そんな彼女からしてみれば、バランスブレイカーたり得るフィオナの存在を疎ましく思っていたとしてもおかしくはないが……
「ふふ、まさか。かわいい生徒にそんな事を思うはずがありません。ただ……私は慎重派なだけです」
と、フィオナの言葉を否定する。
どうにも仮面の下の表情が分からず、その本心まではうかがい知ることができないが……ひとまずフィオナは納得しておくことにした。
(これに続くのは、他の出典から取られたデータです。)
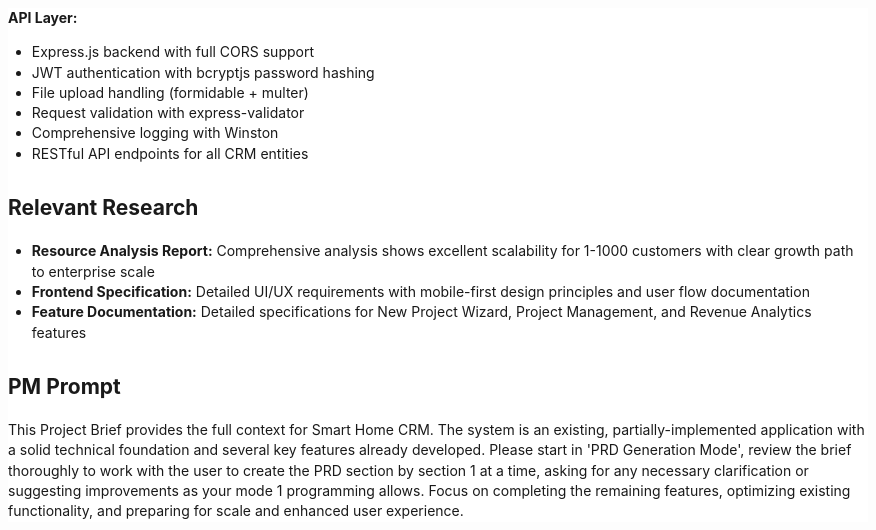**API Layer:**
- Express.js backend with full CORS support
- JWT authentication with bcryptjs password hashing
- File upload handling (formidable + multer)
- Request validation with express-validator
- Comprehensive logging with Winston
- RESTful API endpoints for all CRM entities

## Relevant Research

- **Resource Analysis Report:** Comprehensive analysis shows excellent scalability for 1-1000 customers with clear growth path to enterprise scale
- **Frontend Specification:** Detailed UI/UX requirements with mobile-first design principles and user flow documentation
- **Feature Documentation:** Detailed specifications for New Project Wizard, Project Management, and Revenue Analytics features

## PM Prompt

This Project Brief provides the full context for Smart Home CRM. The system is an existing, partially-implemented application with a solid technical foundation and several key features already developed. Please start in 'PRD Generation Mode', review the brief thoroughly to work with the user to create the PRD section by section 1 at a time, asking for any necessary clarification or suggesting improvements as your mode 1 programming allows. Focus on completing the remaining features, optimizing existing functionality, and preparing for scale and enhanced user experience.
「もし困ったことがあれば……私はもちろんの事、王太后マリア様も力になると仰っています」
「マリア様が……?」
「ええ。どうやら、かなり貴女のことを気に入ったご様子です」
レフィーナも同じようなことを言っていたが……どうやら本当に自分を気に入ってくれてるらしい事を嬉しく思うと同時に、フィオナは申し訳なさも感じる。
彼女の好意が孫の婚約者である事を前提としているなら、自分はそれを裏切っていることになる……と。
「……あなたがまだウィルソン王子の婚約者ではない事を気にしてるのなら、あの方はそれも承知しているみたいですよ?」
「……ぅえ゛?」
予想外の言葉に、思わず変なうめき声が漏れ出る。
学院長の言葉が事実なら……あの訪問は何だったのか?
「それで、これが最後の用件なのですが……」
そう言いながらケリュネイアは事務机の引き出しを開ける。
中から取り出したのは……手紙だろうか。
印章が捺された蝋で封をされた、何やら仰々しい封筒だ。
「マリア様から手紙を預かっております。どうぞ」
そう言って差し出された封筒を、おずおずと戸惑いながらフィオナは受け取る。
確かに宛先には彼女の名が記されており、差出人は王太后マリアとなっていた。
「これは……?」
「何が書かれてるかは分かりません。私はただ、貴女に渡して欲しい……とだけ」
「…………」
ただ一度だけ、ウィルソンの願いに応じただけだったつもりのフィオナだが……手紙を見つめながら、彼女は何だかイヤな予感がするのであった。